# the queen and her retinue (part 1)



## cnycharles (Jun 28, 2011)

one of my last native orchid postings I listed four queens of the forest, but this time the real queen ladyslipper cypripedium reginae is the highlight of the trip! 

a few months ago I was contacted separately by two noteworthy orchid people Leon Glicenstein and Tom Nelson. Leon used to be employed by Hoosier Orchids before they closed, and to my surprise he is also very interested in native orchids and is a serious photographer of them. Tom Nelson is an extremely avid native orchid enthusiast, and also is a very avid seeker and photographer of them along with his wife and family who often attend trips to wherever there are orchids in north america. most likely he is on another trip right now! both have key orchids that they needed pictures of. Tom also is making a field guide for new england native orchids. both needed pictures of platanthera macrophylla, so I gave them directions to where they could see it in the hammond hill state forest between ithaca and cortland, ny. another orchid notable who ended up attending the trip was certifiably insane orchid collector and SlipperTalk forum member Eric Callender! (nyeric) his manhattan apartment is completely filled with slipper orchids (plus a few other interesting types) and there seems to be no send in sight... one of his favorite orchids is the native slipper cypripedium reginae, the queen or showy ladyslipper. I mentioned to him that a few were gathering for this trip, and that a few hundred showy ladyslippers had been spotted at two different fens near cortland, ny and he quickly bought bus tickets up north.

after I picked eric up at the bus station we headed towards ithaca and tried to make a side trip first to 'the hollow - orchids and herbs' to check out their tolumnia species and hybrid orchids. it turned out that they were available by appointment only (closed) and due to the lack of cell phone service we weren't able to call and ask the owners if they could come to the greenhouse. i'm sure if they knew that eric and his credit card were going to make an appearance, they would have rolled out the red carpet (smile)! I had a feeling that we might be late meeting others so we headed over the state forest roads to hammond hill state forest to the appointed meeting spot. nobody was there, yet so we started walking in and looking for padleaf orchids

(there will be a lot of pictures in this thread so I will have to break them up a bit. Tom Nelson also forwarded me several of his orchid images and I will include some of them here, duly marked and copyrights firmly intact)

eric and I looked around a bit, and found some goodyera pubescens which will flower later this year. we all found some padleaf orchids, but none in flower. bard prentiss mentioned that his friend had found one flowering on a trail not far away so everyone was going to hike over to the other spot. I had seen some plants on the other side of the trail in previous years, so suggested to matt young that we look over there, first. my hunch paid off, as a few minutes later matt found a nice plant in full flower!

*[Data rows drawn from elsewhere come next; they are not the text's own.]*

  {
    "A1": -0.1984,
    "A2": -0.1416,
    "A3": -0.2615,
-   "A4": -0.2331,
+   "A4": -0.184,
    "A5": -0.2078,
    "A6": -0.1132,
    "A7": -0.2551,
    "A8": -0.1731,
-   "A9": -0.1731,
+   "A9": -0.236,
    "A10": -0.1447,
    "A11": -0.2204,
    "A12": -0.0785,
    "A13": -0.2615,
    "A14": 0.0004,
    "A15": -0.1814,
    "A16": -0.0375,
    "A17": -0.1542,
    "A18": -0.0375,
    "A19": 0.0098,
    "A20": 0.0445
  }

right as we started driving down one of the forest roads, I saw a cluster of white admiral butterflies sipping mud on the dirt path










Leon Glicenstein getting some nice images of platanthera macrophylla which is just to the left of the maple sapling in the image





Tom Nelson had a very large light tent which blocked the wind





This is an edited close-up of one of Tom's pictures showing one of the flowers










a cluster of goodyera pubescens (somewhat shaky snapshot)

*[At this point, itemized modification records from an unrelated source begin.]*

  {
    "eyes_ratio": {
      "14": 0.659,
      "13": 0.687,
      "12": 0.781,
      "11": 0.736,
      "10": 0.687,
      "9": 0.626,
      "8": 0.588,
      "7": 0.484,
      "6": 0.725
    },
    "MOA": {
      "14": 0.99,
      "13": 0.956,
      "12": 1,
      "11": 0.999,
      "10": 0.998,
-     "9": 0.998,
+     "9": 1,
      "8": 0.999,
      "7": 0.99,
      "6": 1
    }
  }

close-up of the goodyera pubescens - note the emerging flower stems





for the bug-lovers here, I took a pic of this dragonfly sunning itself on the tire of my bike. there were two, but the one kept chasing off the other

more soon in new reply or thread


----------



## jjkOC (Jun 28, 2011)

Wow! beautiful photos and amazing finds!


----------



## SlipperFan (Jun 28, 2011)

Cool!


----------



## W. Beetus (Jun 28, 2011)

Nice Goodyera pictures! One of my favorite jewel orchids.


----------



## cnycharles (Jun 28, 2011)

thanks! .... but these are just warm-ups pics (except for the goodyeras which turned out really well)


----------



## biothanasis (Jun 29, 2011)

Superb photos!!! :clap:


----------